The Personal Protective Equipment Laboratory, led by Dr.Eduardo Sosa, was created to advance the research of Personal Protective Equipment (PPE) typically used in the extractive industries such as mining and oil & gas that are prevalent in the Appalachian Region. Based in the Mechanical, Materials and Aerospace Engineering Department and located in the Advanced Engineering Research Building (AERB), it has established research collaborations with the Department of Mining and Industrial Extension, the Department of Orthopaedics, the Division of Occupational Therapy of the WVU School of Medicine, and with the Departments of Bioengineering and Aerospace Engineering at Carlos III University of Madrid, Spain.

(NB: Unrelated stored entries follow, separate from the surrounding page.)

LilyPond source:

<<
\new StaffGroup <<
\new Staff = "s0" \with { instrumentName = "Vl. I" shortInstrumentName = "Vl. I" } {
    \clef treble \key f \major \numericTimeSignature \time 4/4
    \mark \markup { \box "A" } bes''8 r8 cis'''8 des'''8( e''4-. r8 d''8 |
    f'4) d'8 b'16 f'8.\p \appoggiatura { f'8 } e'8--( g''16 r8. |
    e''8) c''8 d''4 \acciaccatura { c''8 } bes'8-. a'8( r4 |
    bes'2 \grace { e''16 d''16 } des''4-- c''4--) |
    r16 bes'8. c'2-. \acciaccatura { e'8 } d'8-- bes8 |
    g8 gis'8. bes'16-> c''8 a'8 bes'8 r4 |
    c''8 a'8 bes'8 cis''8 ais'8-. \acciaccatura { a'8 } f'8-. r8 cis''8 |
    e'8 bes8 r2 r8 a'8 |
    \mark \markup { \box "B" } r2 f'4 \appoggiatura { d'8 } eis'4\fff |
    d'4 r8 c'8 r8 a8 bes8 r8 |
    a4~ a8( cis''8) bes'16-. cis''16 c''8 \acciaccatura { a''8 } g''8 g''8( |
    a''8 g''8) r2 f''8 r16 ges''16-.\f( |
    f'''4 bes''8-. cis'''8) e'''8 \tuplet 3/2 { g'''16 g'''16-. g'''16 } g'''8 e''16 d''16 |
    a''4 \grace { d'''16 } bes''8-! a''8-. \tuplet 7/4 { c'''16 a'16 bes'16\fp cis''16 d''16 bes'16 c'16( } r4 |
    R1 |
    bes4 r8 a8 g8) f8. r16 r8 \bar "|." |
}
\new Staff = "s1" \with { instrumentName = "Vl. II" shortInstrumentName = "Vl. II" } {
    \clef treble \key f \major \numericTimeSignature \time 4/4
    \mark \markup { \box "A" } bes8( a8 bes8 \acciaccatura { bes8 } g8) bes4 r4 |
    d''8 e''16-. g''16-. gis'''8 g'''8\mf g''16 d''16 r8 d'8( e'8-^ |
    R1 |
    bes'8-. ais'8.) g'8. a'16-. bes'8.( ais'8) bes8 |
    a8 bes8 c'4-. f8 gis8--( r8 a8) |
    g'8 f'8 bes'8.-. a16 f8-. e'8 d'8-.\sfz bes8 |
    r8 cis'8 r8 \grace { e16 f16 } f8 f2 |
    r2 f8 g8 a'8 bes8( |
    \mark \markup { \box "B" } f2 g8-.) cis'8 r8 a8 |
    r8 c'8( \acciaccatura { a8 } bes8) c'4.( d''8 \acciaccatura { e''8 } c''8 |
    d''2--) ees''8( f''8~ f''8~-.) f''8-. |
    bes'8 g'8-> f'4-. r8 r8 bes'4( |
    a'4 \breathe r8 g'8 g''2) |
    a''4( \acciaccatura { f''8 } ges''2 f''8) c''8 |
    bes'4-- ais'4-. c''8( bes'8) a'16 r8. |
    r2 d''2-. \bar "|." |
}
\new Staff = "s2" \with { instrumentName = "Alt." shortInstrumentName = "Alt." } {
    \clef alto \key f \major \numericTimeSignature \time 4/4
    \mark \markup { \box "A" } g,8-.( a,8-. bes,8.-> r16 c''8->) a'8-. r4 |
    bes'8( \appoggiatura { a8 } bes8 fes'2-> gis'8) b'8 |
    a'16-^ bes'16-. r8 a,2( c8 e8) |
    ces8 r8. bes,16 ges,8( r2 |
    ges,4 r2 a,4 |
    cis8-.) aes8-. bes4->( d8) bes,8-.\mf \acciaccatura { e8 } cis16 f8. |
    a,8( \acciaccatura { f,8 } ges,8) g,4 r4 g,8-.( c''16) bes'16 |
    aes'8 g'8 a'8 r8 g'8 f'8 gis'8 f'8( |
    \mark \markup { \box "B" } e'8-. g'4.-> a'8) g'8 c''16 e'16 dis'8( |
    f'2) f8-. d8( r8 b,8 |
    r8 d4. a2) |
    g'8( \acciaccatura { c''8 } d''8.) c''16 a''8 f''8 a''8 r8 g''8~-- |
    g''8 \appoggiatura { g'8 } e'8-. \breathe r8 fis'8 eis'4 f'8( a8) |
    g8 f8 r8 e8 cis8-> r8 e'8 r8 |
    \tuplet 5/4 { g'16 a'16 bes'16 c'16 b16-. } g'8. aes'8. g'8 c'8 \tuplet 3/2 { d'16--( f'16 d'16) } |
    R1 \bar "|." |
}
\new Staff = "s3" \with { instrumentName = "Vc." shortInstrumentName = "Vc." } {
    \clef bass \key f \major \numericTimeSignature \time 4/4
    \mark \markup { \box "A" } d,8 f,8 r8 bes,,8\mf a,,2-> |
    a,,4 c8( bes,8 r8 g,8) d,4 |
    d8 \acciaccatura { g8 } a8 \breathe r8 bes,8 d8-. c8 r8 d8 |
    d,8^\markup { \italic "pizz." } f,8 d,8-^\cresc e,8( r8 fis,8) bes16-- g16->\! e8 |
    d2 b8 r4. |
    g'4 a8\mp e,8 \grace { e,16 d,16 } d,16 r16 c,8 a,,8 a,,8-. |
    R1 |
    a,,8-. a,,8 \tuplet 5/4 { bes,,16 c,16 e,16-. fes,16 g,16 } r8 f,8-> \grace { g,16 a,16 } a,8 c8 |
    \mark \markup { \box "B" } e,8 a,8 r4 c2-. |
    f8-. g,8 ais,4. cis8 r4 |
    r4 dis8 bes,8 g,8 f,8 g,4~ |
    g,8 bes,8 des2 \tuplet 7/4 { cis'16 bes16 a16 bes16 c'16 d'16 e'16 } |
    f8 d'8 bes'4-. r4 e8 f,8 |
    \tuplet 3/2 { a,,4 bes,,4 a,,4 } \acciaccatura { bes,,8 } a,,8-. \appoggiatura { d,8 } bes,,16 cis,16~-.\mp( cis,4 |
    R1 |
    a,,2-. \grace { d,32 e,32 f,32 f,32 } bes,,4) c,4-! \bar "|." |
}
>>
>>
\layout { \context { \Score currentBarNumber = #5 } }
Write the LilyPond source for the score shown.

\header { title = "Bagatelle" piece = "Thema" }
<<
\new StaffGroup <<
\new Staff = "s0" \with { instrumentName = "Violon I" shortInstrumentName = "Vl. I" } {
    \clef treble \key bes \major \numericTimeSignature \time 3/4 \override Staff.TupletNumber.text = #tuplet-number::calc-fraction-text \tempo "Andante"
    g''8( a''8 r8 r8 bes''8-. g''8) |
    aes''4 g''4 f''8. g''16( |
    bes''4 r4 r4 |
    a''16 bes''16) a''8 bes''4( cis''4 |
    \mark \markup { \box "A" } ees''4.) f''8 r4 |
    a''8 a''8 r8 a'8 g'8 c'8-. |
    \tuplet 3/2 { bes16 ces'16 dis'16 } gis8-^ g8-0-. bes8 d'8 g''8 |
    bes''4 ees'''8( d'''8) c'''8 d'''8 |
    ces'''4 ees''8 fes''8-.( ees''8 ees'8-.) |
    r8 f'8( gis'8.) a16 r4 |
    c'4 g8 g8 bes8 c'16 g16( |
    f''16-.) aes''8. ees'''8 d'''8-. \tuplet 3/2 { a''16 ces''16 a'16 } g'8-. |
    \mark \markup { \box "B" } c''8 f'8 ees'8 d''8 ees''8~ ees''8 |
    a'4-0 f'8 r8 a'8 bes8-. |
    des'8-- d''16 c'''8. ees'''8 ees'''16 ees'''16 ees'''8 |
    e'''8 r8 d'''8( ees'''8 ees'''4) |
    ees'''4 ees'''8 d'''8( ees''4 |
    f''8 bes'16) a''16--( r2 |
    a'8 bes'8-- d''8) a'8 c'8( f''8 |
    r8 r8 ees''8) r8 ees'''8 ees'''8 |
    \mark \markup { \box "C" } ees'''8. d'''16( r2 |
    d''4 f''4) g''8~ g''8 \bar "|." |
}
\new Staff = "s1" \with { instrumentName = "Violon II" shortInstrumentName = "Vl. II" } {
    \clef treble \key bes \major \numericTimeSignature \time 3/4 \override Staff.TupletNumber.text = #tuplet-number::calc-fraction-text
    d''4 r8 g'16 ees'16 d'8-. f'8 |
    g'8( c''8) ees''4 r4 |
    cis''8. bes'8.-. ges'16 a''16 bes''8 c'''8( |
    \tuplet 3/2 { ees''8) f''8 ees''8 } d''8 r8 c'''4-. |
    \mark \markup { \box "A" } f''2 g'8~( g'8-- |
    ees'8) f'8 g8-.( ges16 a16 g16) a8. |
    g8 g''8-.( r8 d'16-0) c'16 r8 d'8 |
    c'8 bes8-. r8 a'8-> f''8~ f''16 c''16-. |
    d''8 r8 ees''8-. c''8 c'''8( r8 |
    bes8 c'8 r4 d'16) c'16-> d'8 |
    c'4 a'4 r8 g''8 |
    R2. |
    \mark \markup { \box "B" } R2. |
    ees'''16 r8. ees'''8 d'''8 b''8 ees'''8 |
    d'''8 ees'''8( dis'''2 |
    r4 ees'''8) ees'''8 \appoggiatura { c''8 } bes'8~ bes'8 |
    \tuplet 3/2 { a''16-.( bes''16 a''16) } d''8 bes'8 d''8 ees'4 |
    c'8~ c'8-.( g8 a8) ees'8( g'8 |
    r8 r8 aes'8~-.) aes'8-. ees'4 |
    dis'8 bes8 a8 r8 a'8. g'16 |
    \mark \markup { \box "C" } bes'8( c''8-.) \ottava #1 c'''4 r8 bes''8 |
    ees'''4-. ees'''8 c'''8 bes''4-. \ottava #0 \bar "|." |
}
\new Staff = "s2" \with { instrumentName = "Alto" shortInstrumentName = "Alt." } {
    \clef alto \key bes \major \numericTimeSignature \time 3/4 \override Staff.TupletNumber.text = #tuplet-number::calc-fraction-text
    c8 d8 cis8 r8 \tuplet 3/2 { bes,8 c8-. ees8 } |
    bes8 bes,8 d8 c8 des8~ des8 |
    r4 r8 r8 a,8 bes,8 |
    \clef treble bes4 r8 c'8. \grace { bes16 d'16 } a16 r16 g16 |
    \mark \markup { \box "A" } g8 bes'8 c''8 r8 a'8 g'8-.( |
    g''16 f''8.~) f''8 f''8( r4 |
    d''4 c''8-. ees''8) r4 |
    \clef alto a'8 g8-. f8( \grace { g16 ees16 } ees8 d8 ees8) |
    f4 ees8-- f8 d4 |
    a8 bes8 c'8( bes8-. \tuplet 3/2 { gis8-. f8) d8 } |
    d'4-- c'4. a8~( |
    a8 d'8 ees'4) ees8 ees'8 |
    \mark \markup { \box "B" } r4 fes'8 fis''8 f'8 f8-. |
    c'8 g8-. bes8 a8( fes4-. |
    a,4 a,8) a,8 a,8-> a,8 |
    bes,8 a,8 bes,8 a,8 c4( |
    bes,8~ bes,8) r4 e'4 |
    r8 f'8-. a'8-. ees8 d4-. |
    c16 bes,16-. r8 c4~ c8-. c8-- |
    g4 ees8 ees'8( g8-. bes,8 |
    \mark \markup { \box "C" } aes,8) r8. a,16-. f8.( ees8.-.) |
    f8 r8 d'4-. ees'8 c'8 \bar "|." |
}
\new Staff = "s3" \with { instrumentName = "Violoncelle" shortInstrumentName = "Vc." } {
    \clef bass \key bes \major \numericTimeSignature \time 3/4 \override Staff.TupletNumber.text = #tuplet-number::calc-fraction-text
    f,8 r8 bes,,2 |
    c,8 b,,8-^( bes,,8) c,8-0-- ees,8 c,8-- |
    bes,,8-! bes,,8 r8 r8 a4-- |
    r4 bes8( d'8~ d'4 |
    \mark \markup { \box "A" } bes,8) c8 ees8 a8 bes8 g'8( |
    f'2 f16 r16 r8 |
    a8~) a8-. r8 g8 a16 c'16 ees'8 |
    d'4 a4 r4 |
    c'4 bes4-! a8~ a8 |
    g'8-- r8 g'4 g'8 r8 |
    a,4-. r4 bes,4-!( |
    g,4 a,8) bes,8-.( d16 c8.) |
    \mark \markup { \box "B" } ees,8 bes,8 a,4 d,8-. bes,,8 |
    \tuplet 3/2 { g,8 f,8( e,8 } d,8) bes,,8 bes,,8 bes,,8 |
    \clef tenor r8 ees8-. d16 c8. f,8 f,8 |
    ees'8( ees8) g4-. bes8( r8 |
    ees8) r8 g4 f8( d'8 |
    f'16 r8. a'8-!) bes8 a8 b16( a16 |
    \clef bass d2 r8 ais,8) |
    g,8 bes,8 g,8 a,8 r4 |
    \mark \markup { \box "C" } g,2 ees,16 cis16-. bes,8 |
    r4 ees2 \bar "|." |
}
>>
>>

The laboratory can carry out low-energy impacts tests, mechanical material characterization of fabrics, thermoplastics, and elastomers, typically used in the manufacturing of protective equipment, as well as materials used for manufacturing surrogate testing specimens, such as medical-grade synthetic gels and specialized 3D printing materials for mimicking bone structures. The collaboration with the WVU Department of Orthopedics expanded our testing capabilities, including controlled impact tests and testing of soft and hard tissues for biomechanical material characterization.

The laboratory has the following major equipment and capabilities:

  1. Shimadzu EZ-LX universal testing machine with static and cyclic loading capability up to 2 kN and 5 kN, and accessories for uniaxial, planar, and biaxial tensile tests, unconfined and confined compression tests and bending tests.

    Shimadzu Testing Machine

  2. Customized low-energy (up to 20 Joules) impact testing machine equipped with a 5 kN force plate, displacement and speed sensors, and data acquisition system.

    Impact testing of a surrogate hand

  3. Multi-material, large-volume printers for 3D fused filament fabrication using nylon, polycarbonate, soluble, and other high-temperature printing materials.

    3D printing of surrogate hands

  4. High Performance, dual core, 48-processor Dell Precision Workstation for CT/MRI image segmentation and finite element simulation of impacts using explicit solvers.